Battlefield 5 begins with a melancholy prologue in which you play as a sequence of doomed warriors who die in progressively heinous ways.
Its purpose, I assume, is to convey the futility and agony of war. However, it feels out of place in a game where you can put on a Union Jack gas mask, leap out of a plane in mid-air, land on your feet, and then hit a Nazi over the head with a cricket bat.
DICE can’t seem to determine if war is hell or just great as hell, resulting in some bizarre tonal dissonance.
The infamously chaotic Battlefield is far from a genuine representation of a genuine, grueling battle, making a soldier’s agonized pleas of “I want to go home!” as he bleeds death sound a little tasteless.
The Swedish company must accept that its game is just a fun, goofy, knockabout shooter, since it is what it does best.
Battlefield 5 can be exciting when you’re in the midst of a conflict, with jets roaring overhead, tanks trundling past, and sniper scopes glinting in the distance.
And the deep, realistic maps just add to the chaos, especially in the post-apocalyptic Devastation, which takes place amidst the broken remnants of a bombed-out Rotterdam.
Few multiplayer games are as frantic as this one, with 64 people battling it out. And the return to World War II evokes nostalgic memories of the initial wave of Battlefield games.
This turmoil also produces some spectacular, emergent moments that might almost be choreographed set pieces, like the Spitfire I witnessed flying too low and circling a church’s bell tower, ripping a hole in the side and leaving a trail of dust and wreckage.
But this may also work against it, and I’ve lost count of the graphic problems I’ve seen, generally involving corpses being trapped in scenery or thrashing around as though reanimated by a necromancer.
Finally, there are no poor maps in Battlefield 5:
Infinite Warfare. Only a few substandard ones
This is a series known for its devastation, but you may now create things as well.
Take out your hammer, and you’ll notice the shimmering outline of sandbags, barbed wire, and other buildable fortifications on select portions of the map—usually near control points.

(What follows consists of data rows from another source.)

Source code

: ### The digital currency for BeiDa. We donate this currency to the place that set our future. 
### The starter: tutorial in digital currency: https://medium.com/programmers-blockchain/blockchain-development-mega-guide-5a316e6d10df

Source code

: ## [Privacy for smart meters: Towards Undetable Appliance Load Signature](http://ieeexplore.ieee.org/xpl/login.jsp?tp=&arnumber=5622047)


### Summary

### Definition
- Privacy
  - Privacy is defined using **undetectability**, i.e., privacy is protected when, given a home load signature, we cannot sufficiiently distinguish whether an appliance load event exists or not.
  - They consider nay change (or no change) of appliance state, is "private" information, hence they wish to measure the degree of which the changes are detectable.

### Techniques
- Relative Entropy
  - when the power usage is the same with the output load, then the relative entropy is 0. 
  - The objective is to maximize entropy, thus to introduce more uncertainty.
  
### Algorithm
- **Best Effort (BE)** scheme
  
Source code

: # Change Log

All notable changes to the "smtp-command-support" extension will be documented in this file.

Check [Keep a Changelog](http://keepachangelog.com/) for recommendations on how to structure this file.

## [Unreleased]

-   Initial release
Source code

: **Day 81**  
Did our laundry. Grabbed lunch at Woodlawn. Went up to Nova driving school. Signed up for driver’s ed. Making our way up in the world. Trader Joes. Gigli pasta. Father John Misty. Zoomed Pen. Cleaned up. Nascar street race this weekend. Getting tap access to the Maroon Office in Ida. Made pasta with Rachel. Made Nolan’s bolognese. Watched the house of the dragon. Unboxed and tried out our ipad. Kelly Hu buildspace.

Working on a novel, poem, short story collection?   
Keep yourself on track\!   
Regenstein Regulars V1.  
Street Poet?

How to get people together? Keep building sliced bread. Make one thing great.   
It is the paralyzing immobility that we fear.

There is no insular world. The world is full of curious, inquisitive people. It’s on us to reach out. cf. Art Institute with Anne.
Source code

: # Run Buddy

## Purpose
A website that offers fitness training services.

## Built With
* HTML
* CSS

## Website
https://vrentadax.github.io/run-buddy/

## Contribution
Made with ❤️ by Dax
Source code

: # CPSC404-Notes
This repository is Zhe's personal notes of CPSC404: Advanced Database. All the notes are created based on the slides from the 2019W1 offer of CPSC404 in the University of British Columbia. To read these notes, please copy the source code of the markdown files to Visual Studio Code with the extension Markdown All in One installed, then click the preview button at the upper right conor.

They can be built by any class, and you don’t have to gather materials or anything, but the process is lengthy and leaves you vulnerable to assault while you wait for a meter to slowly tick up.

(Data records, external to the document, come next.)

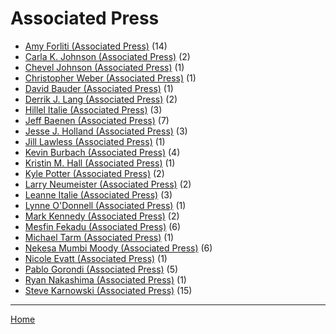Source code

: # Associated Press

  * [Amy Forliti (Associated Press)](./associated-press/amy-forliti/) (14)
  * [Carla K. Johnson (Associated Press)](./associated-press/carla-k-johnson/) (2)
  * [Chevel Johnson (Associated Press)](./associated-press/chevel-johnson/) (1)
  * [Christopher Weber (Associated Press)](./associated-press/christopher-weber/) (1)
  * [David Bauder (Associated Press)](./associated-press/david-bauder/) (1)
  * [Derrik J. Lang (Associated Press)](./associated-press/derrik-j-lang/) (2)
  * [Hillel Italie (Associated Press)](./associated-press/hillel-italie/) (3)
  * [Jeff Baenen (Associated Press)](./associated-press/jeff-baenen/) (7)
  * [Jesse J. Holland (Associated Press)](./associated-press/jesse-j-holland/) (3)
  * [Jill Lawless (Associated Press)](./associated-press/jill-lawless/) (1)
  * [Kevin Burbach (Associated Press)](./associated-press/kevin-burbach/) (4)
  * [Kristin M. Hall (Associated Press)](./associated-press/kristin-m-hall/) (1)
  * [Kyle Potter (Associated Press)](./associated-press/kyle-potter/) (2)
  * [Larry Neumeister (Associated Press)](./associated-press/larry-neumeister/) (2)
  * [Leanne Italie (Associated Press)](./associated-press/leanne-italie/) (3)
  * [Lynne O'Donnell (Associated Press)](./associated-press/lynne-o-donnell/) (1)
  * [Mark Kennedy (Associated Press)](./associated-press/mark-kennedy/) (2)
  * [Mesfin Fekadu (Associated Press)](./associated-press/mesfin-fekadu/) (6)
  * [Michael Tarm (Associated Press)](./associated-press/michael-tarm/) (1)
  * [Nekesa Mumbi Moody (Associated Press)](./associated-press/nekesa-mumbi-moody/) (6)
  * [Nicole Evatt (Associated Press)](./associated-press/nicole-evatt/) (1)
  * [Pablo Gorondi (Associated Press)](./associated-press/pablo-gorondi/) (5)
  * [Ryan Nakashima (Associated Press)](./associated-press/ryan-nakashima/) (1)
  * [Steve Karnowski (Associated Press)](./associated-press/steve-karnowski/) (15)

----

[Home](../)
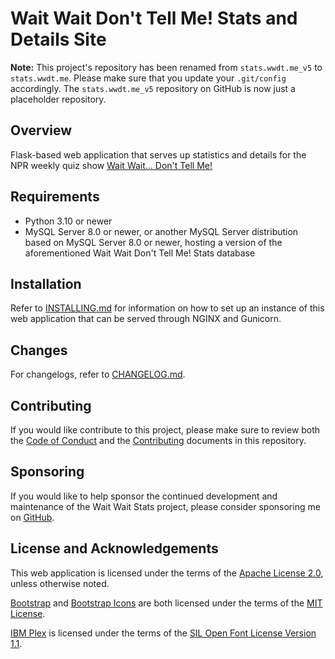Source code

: # Wait Wait Don't Tell Me! Stats and Details Site

**Note:** This project's repository has been renamed from `stats.wwdt.me_v5` to `stats.wwdt.me`. Please make sure that you update your `.git/config` accordingly. The `stats.wwdt.me_v5` repository on GitHub is now just a placeholder repository.

## Overview

Flask-based web application that serves up statistics and details for the NPR weekly quiz show [Wait Wait... Don't Tell Me!](http://waitwait.npr.org)

## Requirements

- Python 3.10 or newer
- MySQL Server 8.0 or newer, or another MySQL Server distribution based on MySQL Server 8.0 or newer, hosting a version of the aforementioned Wait Wait Don't Tell Me! Stats database

## Installation

Refer to [INSTALLING.md](./INSTALLING.md) for information on how to set up an instance of this web application that can be served through NGINX and Gunicorn.

## Changes

For changelogs, refer to [CHANGELOG.md](./CHANGELOG.md).

## Contributing

If you would like contribute to this project, please make sure to review both the [Code of Conduct](./CODE_OF_CONDUCT.md) and the [Contributing](./CONTRIBUTING.md) documents in this repository.

## Sponsoring

If you would like to help sponsor the continued development and maintenance of the Wait Wait Stats project, please consider sponsoring me on [GitHub](https://github.com/sponsors/questionlp).

## License and Acknowledgements

This web application is licensed under the terms of the [Apache License 2.0](./LICENSE), unless otherwise noted.

[Bootstrap](https://github.com/twbs/bootstrap) and [Bootstrap Icons](https://github.com/twbs/icons) are both licensed under the terms of the [MIT License](https://github.com/twbs/bootstrap/blob/main/LICENSE).

[IBM Plex](https://github.com/IBM/plex/) is licensed under the terms of the [SIL Open Font License Version 1.1](https://github.com/IBM/plex/blob/master/LICENSE.txt).
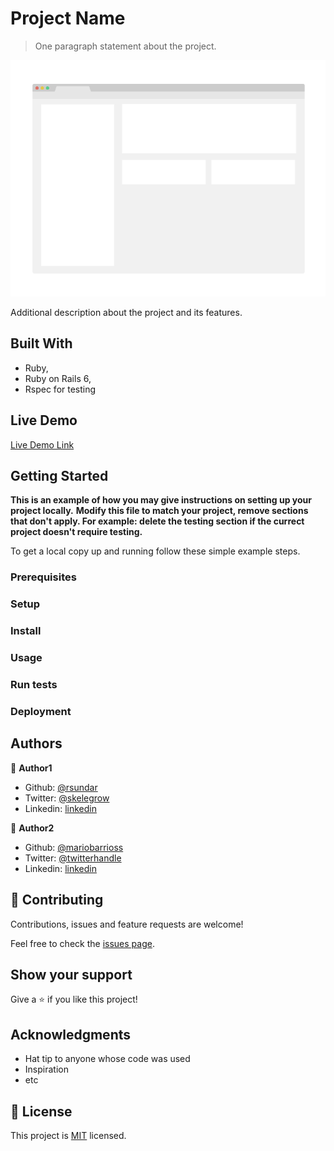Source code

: # Project Name

> One paragraph statement about the project.

![screenshot](./app_screenshot.png)

Additional description about the project and its features.

## Built With

- Ruby,
- Ruby on Rails 6,
- Rspec for testing

## Live Demo

[Live Demo Link](https://livedemo.com)


## Getting Started

**This is an example of how you may give instructions on setting up your project locally.**
**Modify this file to match your project, remove sections that don't apply. For example: delete the testing section if the currect project doesn't require testing.**


To get a local copy up and running follow these simple example steps.

### Prerequisites

### Setup

### Install

### Usage

### Run tests

### Deployment



## Authors

👤 **Author1**

- Github: [@rsundar](https://github.com/rsundar)
- Twitter: [@skelegrow](https://twitter.com/)
- Linkedin: [linkedin](https://linkedin.com/linkedinhandle)

👤 **Author2**

- Github: [@mariobarrioss](https://github.com/githubhandle)
- Twitter: [@twitterhandle](https://twitter.com/twitterhandle)
- Linkedin: [linkedin](https://linkedin.com/linkedinhandle)

## 🤝 Contributing

Contributions, issues and feature requests are welcome!

Feel free to check the [issues page](issues/).

## Show your support

Give a ⭐️ if you like this project!

## Acknowledgments

- Hat tip to anyone whose code was used
- Inspiration
- etc

## 📝 License

This project is [MIT](https://www.github.com/LICENSE.txt) licensed.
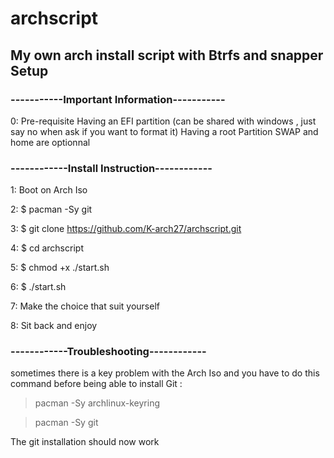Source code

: # archscript
## My own arch install script with Btrfs and snapper Setup

### -----------Important Information-----------

0: Pre-requisite
Having an EFI partition (can be shared with windows , just say no when ask if you want to format it)
Having a root Partition 
SWAP and home are optionnal

### ------------Install Instruction------------

1: Boot on Arch Iso

2: $ pacman -Sy git 

3: $ git clone https://github.com/K-arch27/archscript.git

4: $ cd archscript

5: $ chmod +x ./start.sh

6: $ ./start.sh

7: Make the choice that suit yourself

8: Sit back and enjoy


### ------------Troubleshooting------------

 sometimes there is a key problem with the Arch Iso and you have to do this command before being able to install Git : 


> pacman -Sy archlinux-keyring

> pacman -Sy git

The git installation should now work
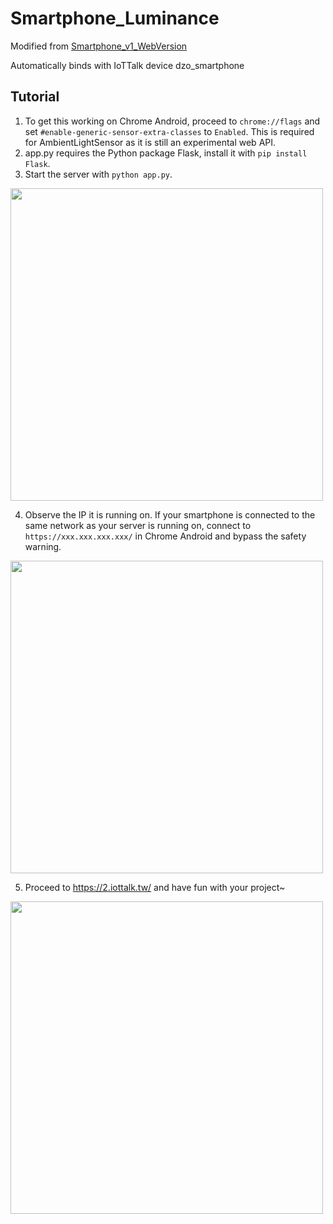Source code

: # Smartphone_Luminance
Modified from [Smartphone_v1_WebVersion](https://github.com/tsaiwn/Smartphone_v1_WebVersion/)

Automatically binds with IoTTalk device dzo_smartphone

## Tutorial
1. To get this working on Chrome Android, proceed to `chrome://flags` and set `#enable-generic-sensor-extra-classes` to `Enabled`.
This is required for AmbientLightSensor as it is still an experimental web API.
2. app.py requires the Python package Flask, install it with `pip install Flask`.
3. Start the server with `python app.py`.

<div><img src="https://github.com/dariuslung/Smartphone_Luminance/assets/90674518/26c9909e-a773-49fb-b4eb-ae429ae4d5f5" width=500></div>

4. Observe the IP it is running on.
If your smartphone is connected to the same network as your server is running on, connect to `https://xxx.xxx.xxx.xxx/` in Chrome Android and bypass the safety warning.

<div><img src="https://github.com/dariuslung/Smartphone_Luminance/assets/90674518/17a9d0ed-fb57-4b8e-ae81-6042dabc03d6" width=500></div>

5. Proceed to https://2.iottalk.tw/ and have fun with your project~

<div><img src="https://github.com/dariuslung/Smartphone_Luminance/assets/90674518/24068c9b-9b10-41e8-af40-e5021b01c513" width=500></div>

The Aerodrome map is a fantastic illustration of this same as battlefield Vegas, since the entrance to a massive aircraft hangar may be blocked off with cover, Czech hedgehogs, and other obstacles to make the other team’s life more difficult.

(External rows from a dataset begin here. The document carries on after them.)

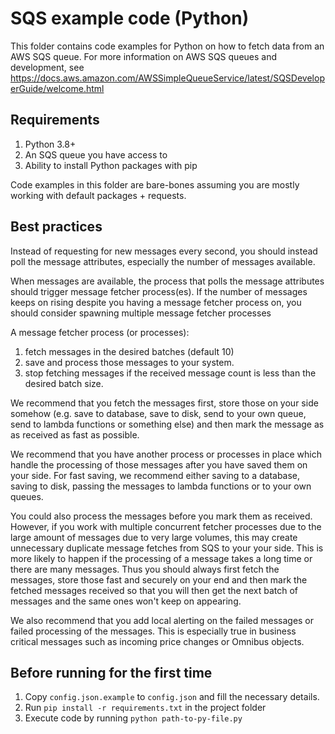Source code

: # SQS example code (Python)

This folder contains code examples for Python on how to fetch data from an AWS SQS queue. For more information on AWS SQS queues and development, see https://docs.aws.amazon.com/AWSSimpleQueueService/latest/SQSDeveloperGuide/welcome.html

## Requirements
1. Python 3.8+
2. An SQS queue you have access to
3. Ability to install Python packages with pip

Code examples in this folder are bare-bones assuming you are mostly working with default packages + requests. 

## Best practices

Instead of requesting for new messages every second, you should instead poll the message attributes, especially the number of messages available.

When messages are available, the process that polls the message attributes should trigger message fetcher process(es). If the number of messages keeps on rising despite you having a message fetcher process on, you should consider spawning multiple message fetcher processes

A message fetcher process (or processes):

1. fetch messages in the desired batches (default 10)
2. save and process those messages to your system.
3. stop fetching messages if the received message count is less than the desired batch size.

We recommend that you fetch the messages first, store those on your side somehow  (e.g. save to database, save to disk, send to your own queue, send to lambda functions or something else) and then mark the message as as received as fast as possible.

We recommend that you have another process or processes in place which handle the processing of those messages after you have saved them on your side. For fast saving, we recommend either saving to a database, saving to disk, passing the messages to lambda functions or to your own queues.

You could also process the messages before you mark them as received. However, if you work with multiple concurrent fetcher processes due to the large amount of messages due to very large volumes, this may create unnecessary duplicate message fetches from SQS to your your side. This is more likely to happen if the processing of a message takes a long time or there are many messages. Thus you should always first fetch the messages, store those fast and securely on your end and then mark the fetched messages received so that you will then get the next batch of messages and the same ones won't keep on appearing. 

We also recommend that you add local alerting on the failed messages or failed processing of the messages. This is especially true in business critical messages such as incoming price changes or Omnibus objects.

## Before running for the first time

1. Copy `config.json.example` to `config.json` and fill the necessary details.
2. Run `pip install -r requirements.txt` in the project folder
3. Execute code by running `python path-to-py-file.py`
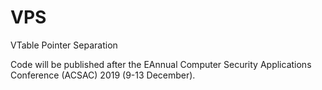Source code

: # VPS
VTable Pointer Separation

Code will be published after the EAnnual Computer Security Applications Conference (ACSAC) 2019 (9-13 December).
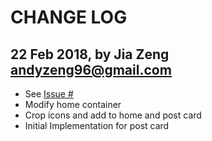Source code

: # CHANGE LOG
<!-- Format:
## 23 Jan 2018, by Jia Zeng <andyzeng96@gmail.com>
* Change 1, issue #12
* Change 2
* Change 3

if there is corresponding issue, state it
-->

## 22 Feb 2018, by Jia Zeng <andyzeng96@gmail.com>
* See [Issue #](https://github.com/issues)
* Modify home container
* Crop icons and add to home and post card
* Initial Implementation for post card
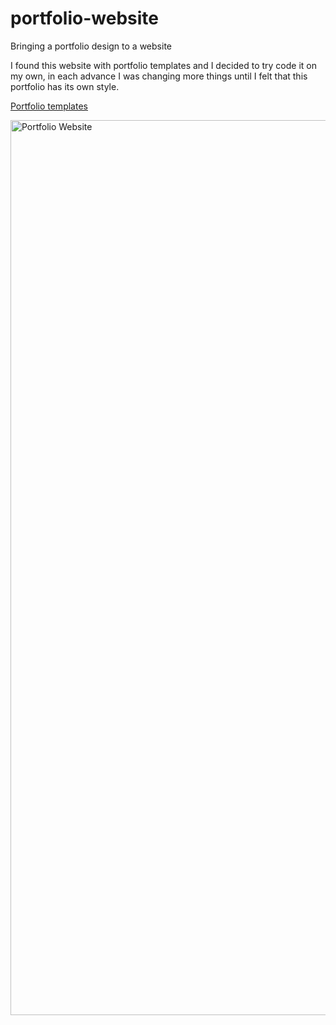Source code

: # portfolio-website
Bringing a portfolio design to a website

I found this website with portfolio templates and I decided to try code it on my own, in each advance I was changing more things until I felt that this portfolio has its own style.

[Portfolio templates](https://newtemplate.net/demo/resume/index.html)

<img width="1432" alt="Portfolio Website" src="https://user-images.githubusercontent.com/94472125/151750471-d1577b29-5a57-424c-9ab1-e425cc2f9c5a.png" />
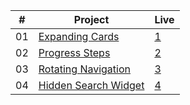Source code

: |  #  | Project                                                                                                                     | Live                                                                         |
| :-: | --------------------------------------------------------------------------------------------------------------------------- | --------------------------------------------------------------------------------- |
| 01  | [Expanding Cards](https://github.com/isinnur/50projects50days/tree/main/Day%201-%20Expanding%20cards)                       |    [1](https://venerable-swan-40a01b.netlify.app/)|
| 02 | [Progress Steps](https://github.com/isinnur/50projects50days/tree/main/Day%202-Progress%20Steps)                       |    [2](https://dynamic-smakager-5da375.netlify.app)|
| 03 | [Rotating Navigation](https://github.com/isinnur/50projects50days/tree/main/Day%203-Rotating%20Navigation)                       |    [3](https://animated-sunburst-ca9762.netlify.app)|
| 04 | [Hidden Search Widget](https://github.com/isinnur/50projects50days/tree/main/day4-hidden-search-widget)                       |    [4](https://lucent-baklava-15e242.netlify.app)|
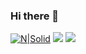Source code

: ### Hi there 👋

[![N|Solid](https://cldup.com/dTxpPi9lDf.thumb.png)](https://nodesource.com/products/nsolid)
<img src="https://img.shields.io/badge/SpringBoot-6DB33F?style=flat-square&logo=Spring&logoColor=white"/> 
<img src="https://img.shields.io/badge/logo-test-blue?logo=facebook"/>



<!--
**azqazq195/azqazq195** is a ✨ _special_ ✨ repository because its `README.md` (this file) appears on your GitHub profile.

Here are some ideas to get you started:

- 🔭 I’m currently working on ...
- 🌱 I’m currently learning ...
- 👯 I’m looking to collaborate on ...
- 🤔 I’m looking for help with ...
- 💬 Ask me about ...
- 📫 How to reach me: ...
- 😄 Pronouns: ...
- ⚡ Fun fact: ...
-->

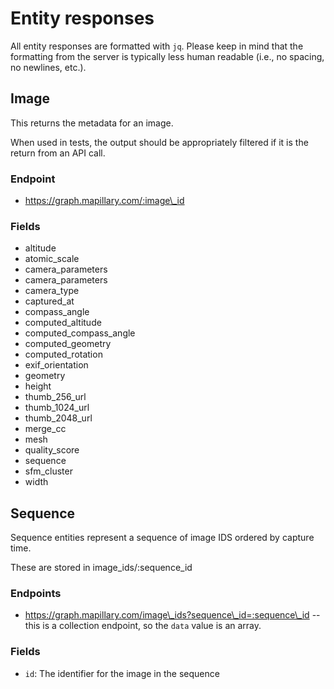 # Entity responses
All entity responses are formatted with `jq`. Please keep in mind that the formatting from the server is typically less human readable (i.e., no spacing, no newlines, etc.).

## Image
This returns the metadata for an image.

When used in tests, the output should be appropriately filtered if it is the return from an API call.

### Endpoint
* https://graph.mapillary.com/:image\_id

### Fields
* altitude
* atomic\_scale
* camera\_parameters
* camera\_parameters
* camera\_type
* captured\_at
* compass\_angle
* computed\_altitude
* computed\_compass\_angle
* computed\_geometry
* computed\_rotation
* exif\_orientation
* geometry
* height
* thumb\_256\_url
* thumb\_1024\_url
* thumb\_2048\_url
* merge\_cc
* mesh
* quality\_score
* sequence
* sfm\_cluster
* width

## Sequence
Sequence entities represent a sequence of image IDS ordered by capture time.

These are stored in image\_ids/:sequence\_id


### Endpoints
* https://graph.mapillary.com/image\_ids?sequence\_id=:sequence\_id -- this is a collection endpoint, so the `data` value is an array.

### Fields
* `id`: The identifier for the image in the sequence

Some maps even allow you to construct trenches for your fellow troops to travel through securely.
It never feels like the construction of these fortifications determines the result of a war, but they may drastically alter the flow of a map.
When it comes to maps, it’s a mixed bag, although some of them are among Battlefield’s greatest.
Twisted Steel is the apparent standout: a sprawling, marshy map set in France and dominated by a massive bridge, a portion of which has drastically fallen.
Below the structure lies a swampy woodland for skirmishing, but the most spectacular firefights always take place on the bridge itself, near the two capture points carefully positioned at each end of it.
When the opposition team gets possession of the bridge, regaining it is a thrilling and fulfilling task. Because of its higher location, snipers have an excellent view point on the marsh and buildings below, but thankfully.
The bridge is littered with rubble and smoldering wrecks, offering just enough cover for the other side to assault through and claw back ground.
Another fantastic map is Arras, which depicts a vast stretch of French countryside covered in vibrant yellow rapeseed fields.
The vast plains are ideal for vehicle skirmishes, while infantry may fight for control of the dispersed farmhouses and settlements.
Fjell 652, set in the Norwegian highlands, is also a lot of fun, especially the control station nestled amidst a smattering of homes.
Here’s what you’ll love to read battlefield player count
Its exposed mountaintop setting offers for some tense firefights, with potential for snipers and airplanes to make your life a living hell.
Devastation, the Rotterdam-based map
Devastation, the Rotterdam-based map I discussed previously, are not that much good.
It’s aesthetically stunning and wonderfully evocative, but the dense geometry and lack of clear, obvious pathways to each control point make it feel overcrowded and rushed.
The big desert map Hamada is wonderful for vehicle warfare, but the distances between control points.
The overall increased time-to-kill in Battlefield 5 mean you spend a lot of time rushing back to where you died and, if you’re unfortunate, being sniped by someone on the way.
Narvik and Aerodrome are located in the center.
The former is set in a Norwegian port town, and aside from a few memorable battles in an elevated rail yard on the shore, there isn’t much to recommend it.
The latter is another large, wide battlefield that is perfect for vehicles, and I only found it fascinating when both armies descended on the massive hangar in the center of the map.
In the end, there are no poor maps in Battlefield 5; only a few average ones. And that’s quite good for an online-focused FPS at launch.
Don’t forget Battlefield 6 is soon goanna launch in October 2042. So stay connected we’ll write a detailed review on that as well.